=== EXCERPTED RECORDS ===
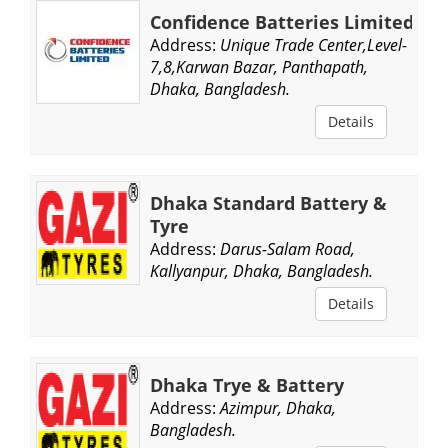
Confidence Batteries Limited
Address:
Unique Trade Center,Level-
7,8,Karwan Bazar, Panthapath,
Dhaka, Bangladesh.
Details
Dhaka Standard Battery &
Tyre
Address:
Darus-Salam Road,
Kallyanpur, Dhaka, Bangladesh.
Details
Dhaka Trye & Battery
Address:
Azimpur, Dhaka,
Bangladesh.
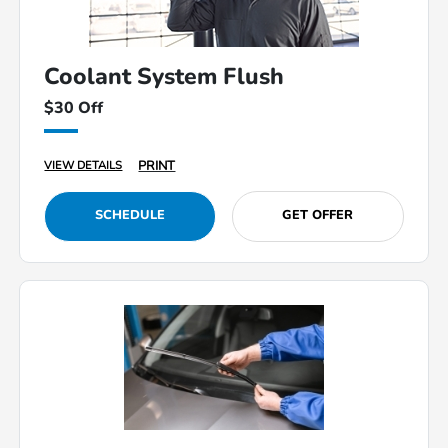
Coolant System Flush
$30 Off
PRINT
VIEW DETAILS
SCHEDULE
GET OFFER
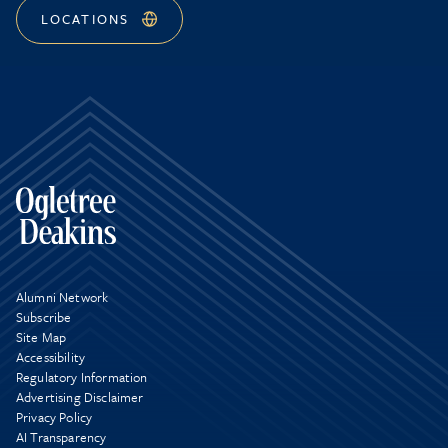
LOCATIONS
Alumni Network
Subscribe
Site Map
Accessibility
Regulatory Information
Advertising Disclaimer
Privacy Policy
AI Transparency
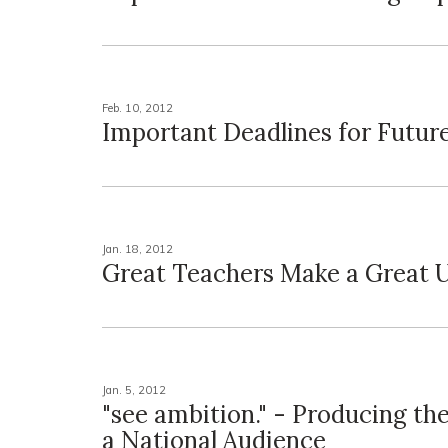
Feb. 10, 2012
Important Deadlines for Futur
Jan. 18, 2012
Great Teachers Make a Great U
Jan. 5, 2012
"see ambition." - Producing th
a National Audience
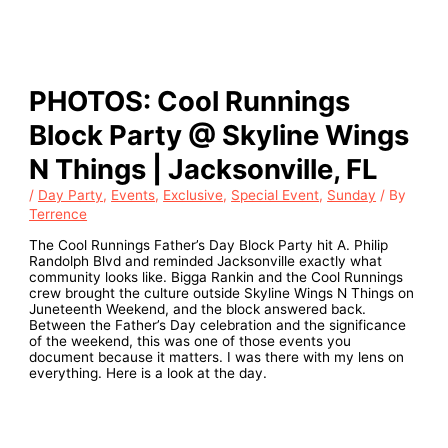
PHOTOS: Cool Runnings
Block Party @ Skyline Wings
N Things | Jacksonville, FL
/
Day Party
,
Events
,
Exclusive
,
Special Event
,
Sunday
/ By
Terrence
The Cool Runnings Father’s Day Block Party hit A. Philip
Randolph Blvd and reminded Jacksonville exactly what
community looks like. Bigga Rankin and the Cool Runnings
crew brought the culture outside Skyline Wings N Things on
Juneteenth Weekend, and the block answered back.
Between the Father’s Day celebration and the significance
of the weekend, this was one of those events you
document because it matters. I was there with my lens on
everything. Here is a look at the day.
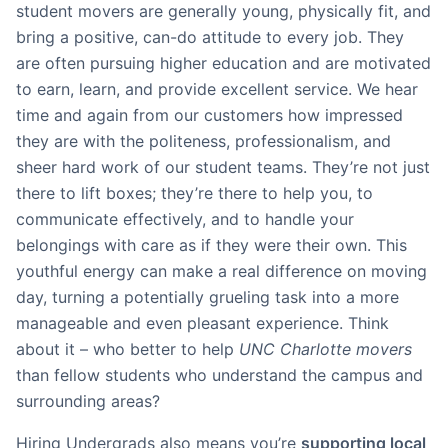
student movers are generally young, physically fit, and
bring a positive, can-do attitude to every job. They
are often pursuing higher education and are motivated
to earn, learn, and provide excellent service. We hear
time and again from our customers how impressed
they are with the politeness, professionalism, and
sheer hard work of our student teams. They’re not just
there to lift boxes; they’re there to help you, to
communicate effectively, and to handle your
belongings with care as if they were their own. This
youthful energy can make a real difference on moving
day, turning a potentially grueling task into a more
manageable and even pleasant experience. Think
about it – who better to help
UNC Charlotte movers
than fellow students who understand the campus and
surrounding areas?
Hiring Undergrads also means you’re
supporting local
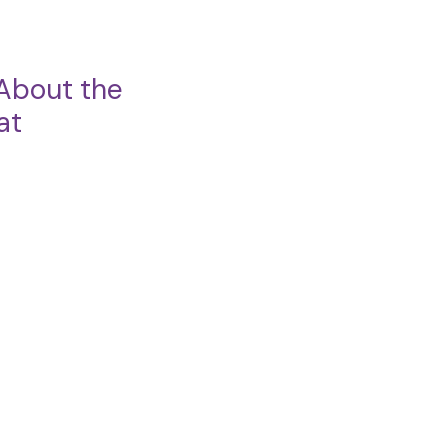
About the
at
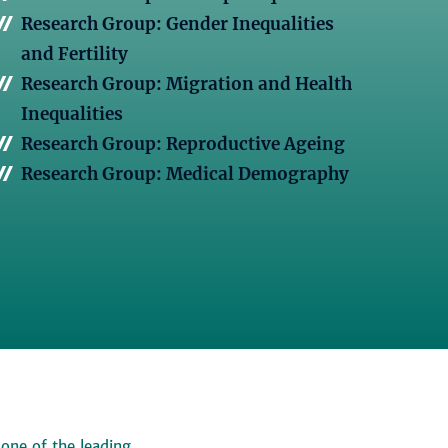
Research Group: Gender Inequalities
and Fertility
Research Group: Migration and Health
Inequalities
Research Group: Reproductive Ageing
Research Group: Medical Demography
 one of the leading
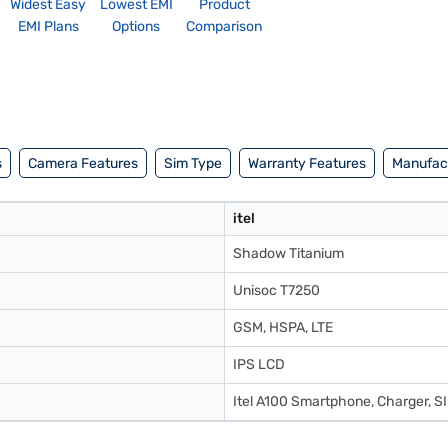
Widest Easy
Lowest EMI
Product
EMI Plans
Options
Comparison
s
Camera Features
Sim Type
Warranty Features
Manufact
itel
Shadow Titanium
Unisoc T7250
GSM, HSPA, LTE
IPS LCD
Itel A100 Smartphone, Charger, SI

=== WHAT YOU ARE ASKED TO DO ===
Format the text read from every entry above as a JSON array of strings, one string per line, with blank lines left out. Omit the picture markers.

=== EXERCISE ANSWER ===
[
  "Confidence Batteries Limited",
  "Address:",
  "Unique Trade Center,Level-",
  "7,8,Karwan Bazar, Panthapath,",
  "Dhaka, Bangladesh.",
  "Details",
  "Dhaka Standard Battery &",
  "Tyre",
  "Address:",
  "Darus-Salam Road,",
  "Kallyanpur, Dhaka, Bangladesh.",
  "Details",
  "Dhaka Trye & Battery",
  "Address:",
  "Azimpur, Dhaka,",
  "Bangladesh.",
  "Coolant System Flush",
  "$30 Off",
  "PRINT",
  "VIEW DETAILS",
  "SCHEDULE",
  "GET OFFER",
  "LOCATIONS",
  "Alumni Network",
  "Subscribe",
  "Site Map",
  "Accessibility",
  "Regulatory Information",
  "Advertising Disclaimer",
  "Privacy Policy",
  "AI Transparency",
  "Feb. 10, 2012",
  "Important Deadlines for Futur",
  "Jan. 18, 2012",
  "Great Teachers Make a Great U",
  "Jan. 5, 2012",
  "\"see ambition.\" - Producing th",
  "a National Audience",
  "PHOTOS: Cool Runnings",
  "Block Party @ Skyline Wings",
  "N Things | Jacksonville, FL",
  "/",
  "Day Party",
  ",",
  "Events",
  ",",
  "Exclusive",
  ",",
  "Special Event",
  ",",
  "Sunday",
  "/ By",
  "Terrence",
  "The Cool Runnings Father’s Day Block Party hit A. Philip",
  "Randolph Blvd and reminded Jacksonville exactly what",
  "community looks like. Bigga Rankin and the Cool Runnings",
  "crew brought the culture outside Skyline Wings N Things on",
  "Juneteenth Weekend, and the block answered back.",
  "Between the Father’s Day celebration and the significance",
  "of the weekend, this was one of those events you",
  "document because it matters. I was there with my lens on",
  "everything. Here is a look at the day.",
  "student movers are generally young, physically fit, and",
  "bring a positive, can-do attitude to every job. They",
  "are often pursuing higher education and are motivated",
  "to earn, learn, and provide excellent service. We hear",
  "time and again from our customers how impressed",
  "they are with the politeness, professionalism, and",
  "sheer hard work of our student teams. They’re not just",
  "there to lift boxes; they’re there to help you, to",
  "communicate effectively, and to handle your",
  "belongings with care as if they were their own. This",
  "youthful energy can make a real difference on moving",
  "day, turning a potentially grueling task into a more",
  "manageable and even pleasant experience. Think",
  "about it – who better to help",
  "UNC Charlotte movers",
  "than fellow students who understand the campus and",
  "surrounding areas?",
  "Hiring Undergrads also means you’re",
  "supporting local",
  "About the",
  "at",
  "Research Group: Gender Inequalities",
  "and Fertility",
  "Research Group: Migration and Health",
  "Inequalities",
  "Research Group: Reproductive Ageing",
  "Research Group: Medical Demography",
  " one of the leading",
  "Widest Easy",
  "Lowest EMI",
  "Product",
  "EMI Plans",
  "Options",
  "Comparison",
  "s",
  "Camera Features",
  "Sim Type",
  "Warranty Features",
  "Manufact",
  "itel",
  "Shadow Titanium",
  "Unisoc T7250",
  "GSM, HSPA, LTE",
  "IPS LCD",
  "Itel A100 Smartphone, Charger, SI"
]